▶ _Problem statement_:
Nothing but the lines below from the one that contains "CONSTITUTION OF THE" through the one that contains "17.8 The Youth" should be retyped, exactly and including both ends. Do not include pictures.

—————

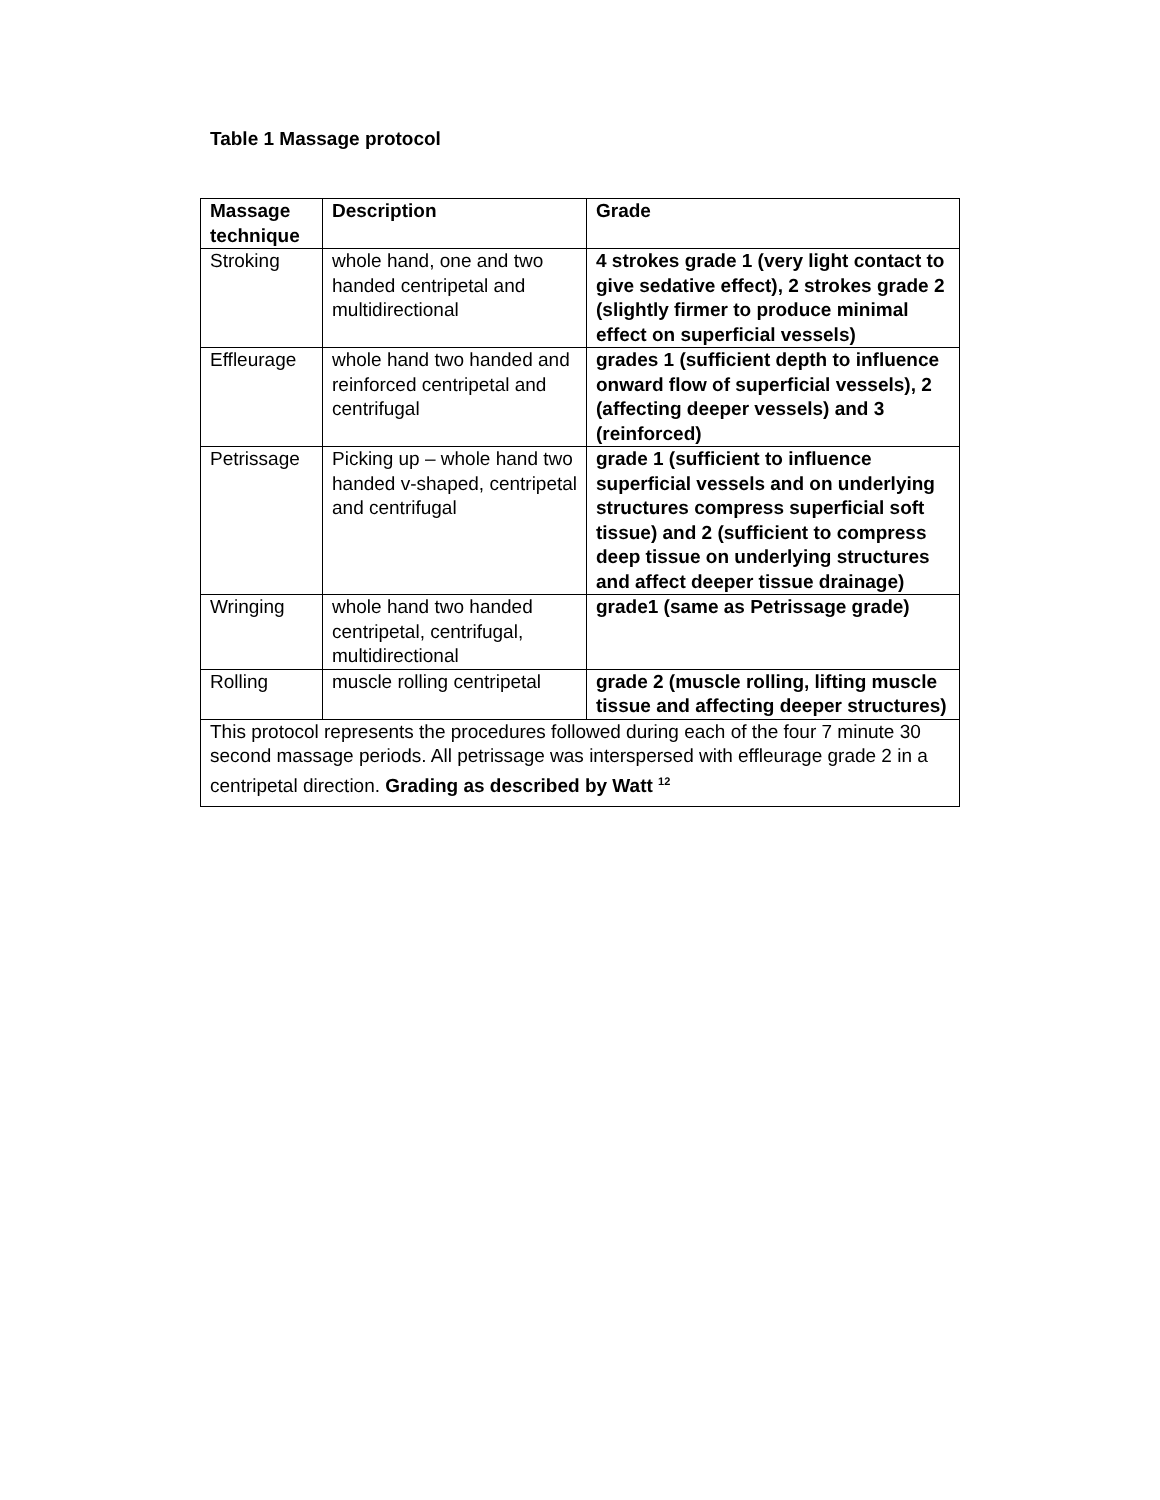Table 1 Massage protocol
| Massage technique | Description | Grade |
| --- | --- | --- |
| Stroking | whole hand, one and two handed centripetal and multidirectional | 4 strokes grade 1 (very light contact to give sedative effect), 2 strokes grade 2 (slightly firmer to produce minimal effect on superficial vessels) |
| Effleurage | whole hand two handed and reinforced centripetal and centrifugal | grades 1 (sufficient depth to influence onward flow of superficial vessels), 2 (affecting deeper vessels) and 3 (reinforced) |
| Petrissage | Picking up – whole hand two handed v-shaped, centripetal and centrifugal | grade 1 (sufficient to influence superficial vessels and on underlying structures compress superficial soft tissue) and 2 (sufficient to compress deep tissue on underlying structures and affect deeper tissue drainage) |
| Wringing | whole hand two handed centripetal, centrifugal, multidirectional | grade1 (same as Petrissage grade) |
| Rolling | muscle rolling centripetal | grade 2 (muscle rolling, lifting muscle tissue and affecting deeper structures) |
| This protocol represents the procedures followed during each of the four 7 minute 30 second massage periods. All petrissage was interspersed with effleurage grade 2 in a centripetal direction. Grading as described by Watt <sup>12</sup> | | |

—————

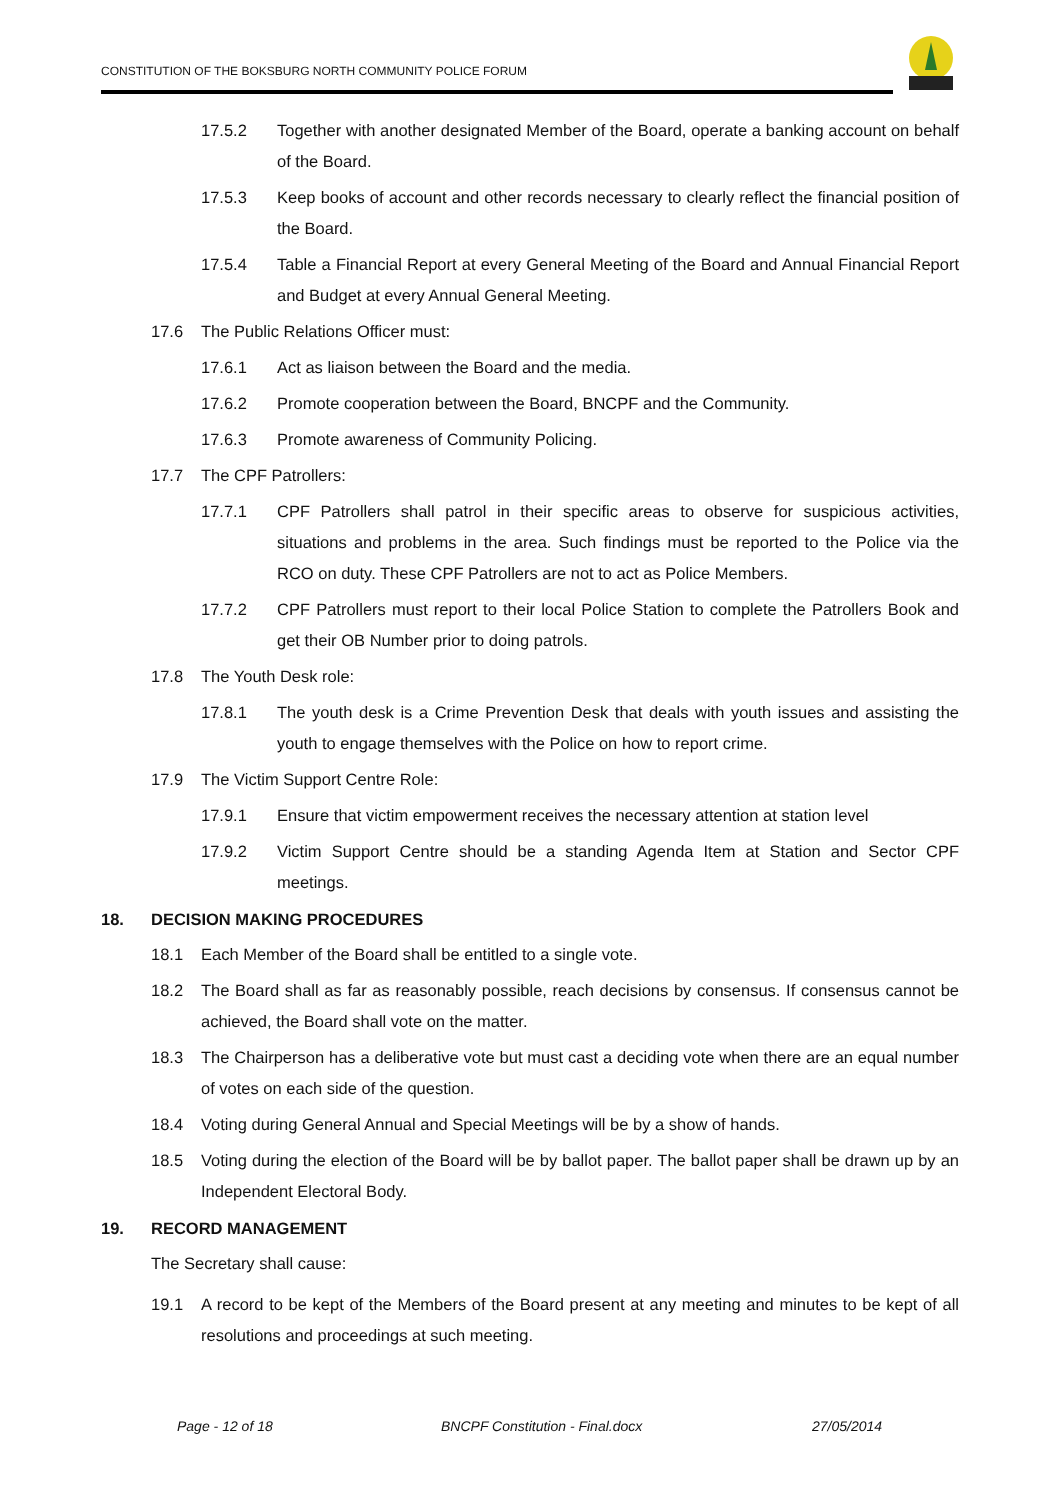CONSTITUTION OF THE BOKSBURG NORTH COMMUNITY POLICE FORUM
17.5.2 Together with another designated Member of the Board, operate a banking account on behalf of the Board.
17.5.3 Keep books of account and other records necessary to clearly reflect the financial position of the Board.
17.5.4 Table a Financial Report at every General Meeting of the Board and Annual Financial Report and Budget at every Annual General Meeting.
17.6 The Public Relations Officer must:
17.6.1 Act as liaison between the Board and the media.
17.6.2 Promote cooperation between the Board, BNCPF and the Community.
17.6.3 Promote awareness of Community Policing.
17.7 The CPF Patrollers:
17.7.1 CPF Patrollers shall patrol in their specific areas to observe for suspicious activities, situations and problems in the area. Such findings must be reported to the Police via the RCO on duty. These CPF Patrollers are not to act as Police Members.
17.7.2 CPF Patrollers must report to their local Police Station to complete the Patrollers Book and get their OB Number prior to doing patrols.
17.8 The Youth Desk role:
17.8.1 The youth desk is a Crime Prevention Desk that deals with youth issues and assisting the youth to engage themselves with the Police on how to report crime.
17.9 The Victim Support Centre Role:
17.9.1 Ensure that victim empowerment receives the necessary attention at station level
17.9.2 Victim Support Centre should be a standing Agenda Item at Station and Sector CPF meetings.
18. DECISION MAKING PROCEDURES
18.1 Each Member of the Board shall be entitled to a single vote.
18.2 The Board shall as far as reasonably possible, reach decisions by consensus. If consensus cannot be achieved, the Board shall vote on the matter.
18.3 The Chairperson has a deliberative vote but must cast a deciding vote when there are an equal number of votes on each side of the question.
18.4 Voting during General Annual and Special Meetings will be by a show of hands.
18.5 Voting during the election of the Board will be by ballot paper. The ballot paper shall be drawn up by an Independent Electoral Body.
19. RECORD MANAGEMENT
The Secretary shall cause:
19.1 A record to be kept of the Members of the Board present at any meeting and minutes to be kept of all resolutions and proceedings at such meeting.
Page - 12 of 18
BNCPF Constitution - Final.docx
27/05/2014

—————

▶ _Result_:
CONSTITUTION OF THE BOKSBURG NORTH COMMUNITY POLICE FORUM
17.5.2 Together with another designated Member of the Board, operate a banking account on behalf of the Board.
17.5.3 Keep books of account and other records necessary to clearly reflect the financial position of the Board.
17.5.4 Table a Financial Report at every General Meeting of the Board and Annual Financial Report and Budget at every Annual General Meeting.
17.6 The Public Relations Officer must:
17.6.1 Act as liaison between the Board and the media.
17.6.2 Promote cooperation between the Board, BNCPF and the Community.
17.6.3 Promote awareness of Community Policing.
17.7 The CPF Patrollers:
17.7.1 CPF Patrollers shall patrol in their specific areas to observe for suspicious activities, situations and problems in the area. Such findings must be reported to the Police via the RCO on duty. These CPF Patrollers are not to act as Police Members.
17.7.2 CPF Patrollers must report to their local Police Station to complete the Patrollers Book and get their OB Number prior to doing patrols.
17.8 The Youth Desk role:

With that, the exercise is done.